The module allow you to specialize options, for sample if you have many TextBlock to instanciate in Courier size 12 you can create: courrierBlockOptions = stdBlockOptions << Options(font='Courrier', size=12) Then any changes to the definition of stdBlockOptions will change courrierBlockOptions except for size and font which are specialized in courrierBlockOptions.

For creating a class that accept Options objects - First, your class must inherit from the OptionsUser class. - Second, you should define default values of options as static members. - Third, the contructor of your class should call the initOptions method

sample: class MyClass (OptionsUser): #options specification (default values) length = 10 width = 20 color = (0,0,0) xmargin = 1 ymargin = 1

 def __init__ (self, opt=Options(), **kw):
     """ class constructor """
     self.initOptions(opt,kw)

The constructor idioms is intended to provide backward compatibiltie and ease of use for your class: - The specification of an Options object is optionnal - The user can specify options in the constructor even if a Options object is specified. They will overload the content of the Options object.

You should of course adapt it, if your constructor need parameters wich can't be sent as options.
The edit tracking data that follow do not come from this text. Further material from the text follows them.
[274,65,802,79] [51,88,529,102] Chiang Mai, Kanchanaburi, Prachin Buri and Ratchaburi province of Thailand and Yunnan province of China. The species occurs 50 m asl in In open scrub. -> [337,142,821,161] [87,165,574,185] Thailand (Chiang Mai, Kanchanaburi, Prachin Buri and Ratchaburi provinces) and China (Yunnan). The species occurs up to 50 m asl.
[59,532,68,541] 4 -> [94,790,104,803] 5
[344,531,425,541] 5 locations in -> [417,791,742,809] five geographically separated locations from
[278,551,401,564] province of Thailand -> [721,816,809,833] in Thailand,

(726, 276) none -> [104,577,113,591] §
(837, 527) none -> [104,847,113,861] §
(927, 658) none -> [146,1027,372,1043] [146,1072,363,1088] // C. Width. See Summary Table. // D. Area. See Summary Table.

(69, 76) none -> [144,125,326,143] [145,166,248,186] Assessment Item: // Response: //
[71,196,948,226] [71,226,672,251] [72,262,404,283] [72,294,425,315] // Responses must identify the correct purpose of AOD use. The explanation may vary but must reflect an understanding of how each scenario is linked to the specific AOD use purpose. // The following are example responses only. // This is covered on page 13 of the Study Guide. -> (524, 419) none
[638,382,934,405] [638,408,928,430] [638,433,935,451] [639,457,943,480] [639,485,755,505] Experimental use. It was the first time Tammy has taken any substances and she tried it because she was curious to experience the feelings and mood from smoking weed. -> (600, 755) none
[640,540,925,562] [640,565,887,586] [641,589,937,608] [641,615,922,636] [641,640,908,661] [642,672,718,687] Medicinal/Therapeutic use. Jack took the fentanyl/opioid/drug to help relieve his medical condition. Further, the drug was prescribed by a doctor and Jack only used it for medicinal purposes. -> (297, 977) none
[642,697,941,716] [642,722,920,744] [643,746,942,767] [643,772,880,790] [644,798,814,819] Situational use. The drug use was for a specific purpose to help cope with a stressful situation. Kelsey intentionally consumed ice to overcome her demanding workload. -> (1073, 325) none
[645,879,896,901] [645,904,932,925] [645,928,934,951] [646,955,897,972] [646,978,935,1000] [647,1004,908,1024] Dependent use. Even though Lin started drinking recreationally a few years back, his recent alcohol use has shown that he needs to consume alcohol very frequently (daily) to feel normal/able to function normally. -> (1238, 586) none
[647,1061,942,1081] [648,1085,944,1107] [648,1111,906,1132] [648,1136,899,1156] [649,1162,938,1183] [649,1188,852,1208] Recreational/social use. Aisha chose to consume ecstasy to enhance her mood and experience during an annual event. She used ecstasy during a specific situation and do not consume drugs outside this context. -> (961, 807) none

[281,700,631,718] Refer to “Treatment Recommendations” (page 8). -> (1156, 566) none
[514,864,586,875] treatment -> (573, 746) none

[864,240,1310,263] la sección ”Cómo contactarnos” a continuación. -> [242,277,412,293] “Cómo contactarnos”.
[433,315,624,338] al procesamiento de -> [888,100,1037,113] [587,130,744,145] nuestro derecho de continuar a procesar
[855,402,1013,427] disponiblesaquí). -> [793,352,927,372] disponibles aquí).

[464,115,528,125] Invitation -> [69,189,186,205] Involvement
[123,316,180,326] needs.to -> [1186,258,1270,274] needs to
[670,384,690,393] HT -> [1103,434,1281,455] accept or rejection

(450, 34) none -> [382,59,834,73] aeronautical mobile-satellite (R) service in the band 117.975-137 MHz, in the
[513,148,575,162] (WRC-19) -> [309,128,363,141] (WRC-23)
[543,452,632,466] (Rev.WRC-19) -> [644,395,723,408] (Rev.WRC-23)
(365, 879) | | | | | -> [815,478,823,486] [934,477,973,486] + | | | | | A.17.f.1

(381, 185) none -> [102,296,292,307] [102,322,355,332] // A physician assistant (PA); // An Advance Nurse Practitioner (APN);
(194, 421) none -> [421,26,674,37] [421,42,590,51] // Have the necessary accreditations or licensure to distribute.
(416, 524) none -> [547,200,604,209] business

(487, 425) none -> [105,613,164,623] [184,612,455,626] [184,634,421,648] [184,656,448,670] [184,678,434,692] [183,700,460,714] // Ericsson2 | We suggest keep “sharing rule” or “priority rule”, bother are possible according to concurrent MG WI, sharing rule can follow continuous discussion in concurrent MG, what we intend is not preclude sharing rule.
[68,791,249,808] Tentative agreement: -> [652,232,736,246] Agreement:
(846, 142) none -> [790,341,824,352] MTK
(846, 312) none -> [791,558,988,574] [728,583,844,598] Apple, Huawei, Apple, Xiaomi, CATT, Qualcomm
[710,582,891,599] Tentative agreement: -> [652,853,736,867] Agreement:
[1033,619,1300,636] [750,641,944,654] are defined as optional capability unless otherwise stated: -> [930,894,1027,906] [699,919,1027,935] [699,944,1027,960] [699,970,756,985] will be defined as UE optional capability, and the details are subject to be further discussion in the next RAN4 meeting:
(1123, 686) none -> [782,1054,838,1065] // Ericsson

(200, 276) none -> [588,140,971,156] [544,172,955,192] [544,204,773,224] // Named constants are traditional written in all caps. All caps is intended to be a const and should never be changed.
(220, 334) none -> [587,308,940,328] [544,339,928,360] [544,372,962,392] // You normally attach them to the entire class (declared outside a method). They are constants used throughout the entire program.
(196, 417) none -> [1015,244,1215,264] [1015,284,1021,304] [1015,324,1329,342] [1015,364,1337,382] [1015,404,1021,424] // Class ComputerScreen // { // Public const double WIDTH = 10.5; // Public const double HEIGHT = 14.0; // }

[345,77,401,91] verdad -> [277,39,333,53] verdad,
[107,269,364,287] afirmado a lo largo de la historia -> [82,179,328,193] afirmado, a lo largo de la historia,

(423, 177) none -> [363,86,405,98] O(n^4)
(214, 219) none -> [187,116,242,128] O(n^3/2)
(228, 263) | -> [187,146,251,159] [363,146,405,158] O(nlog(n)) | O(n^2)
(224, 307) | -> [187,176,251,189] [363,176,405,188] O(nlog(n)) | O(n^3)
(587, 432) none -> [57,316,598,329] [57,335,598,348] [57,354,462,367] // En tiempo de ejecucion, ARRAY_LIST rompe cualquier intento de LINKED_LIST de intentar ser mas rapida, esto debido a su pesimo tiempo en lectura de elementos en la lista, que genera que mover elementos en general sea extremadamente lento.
For a class related to Tkinter GUI, you probably would have: def __init__ (self,parentFrame, opt=Options(), **kw):

If you have many classes whith the same default options, you should use derivation:

class MyDefaultOptions(OptionUser): #options specification (default values) length=10 width=20 color=(0,0,0)

class MyClass(MyDefaultOptions): #options specification (specific options or other default values) color=(1,0,0) xmargin = 1 ymargin = 1

def __init__ (self, opt=Options(), **kw):
   """ class constructor """
   self.initOptions(opt,kw)

To change object options at runtime, you have two possibility: - direct access to options : object.option = value - use the reconfigure method: object.reconfigure(option=value) The reconfigure method is defined in OptionsUser class and accept both an Options object and/or nammed parameters.

To detect change of an option at runtime: -The reconfigure method call the onReconfigure method. You can overload it in your classes. -Direct access can't be directy handled. You can ask for your user to call the onReconfigure method to signal option change.

Design discussion:

Why to use << operator for options overloading? First of all I wanted escape the problems caused by collision between a method name and an option in the class Options. So standards methods name was forbiden. Then I had two solutions: using an operator or using an external function. I decided to use operator. My first goal was to use the + operator. But when I started to deal with it, I discovered that it was a mistake because option overloading isn't a commutative operation. That's why I decided to use the << operator: - It's quite unused in Python - It's standard meaning isn't commutative - I found that it's picture fit quite well the option overloading notion

Why to put options in class scope? This practice had the great benefice to improve default options specification. I haven't found an non ugly implementations for that whithout putting option in class scope. And this permite direct access to option.

Why to use setattr and not copying directly __dict__ in the initOptions methode? This choice would of course greatly improve performances. But a class would emulate an option whith __getattr__ and __setattr__ methods. And I have the secret hope that we will have magic accessors like __get_data__ and __set_data__ for x.data in a future versions of Python. All of this couldn't work with a __dict__.update().

Why raising an exception when an option hasn't a default value? When I first started to test an Options module, I used 'size' instead of 'length' as label for an option. Of course everything worked well, except that my length option wasn't initialized. It taken to me a quite long time to found the mistake and I wonder what could happen if the same mistake was done in a hight hierarchie of options with many overloading. So I think that it is important to check for this.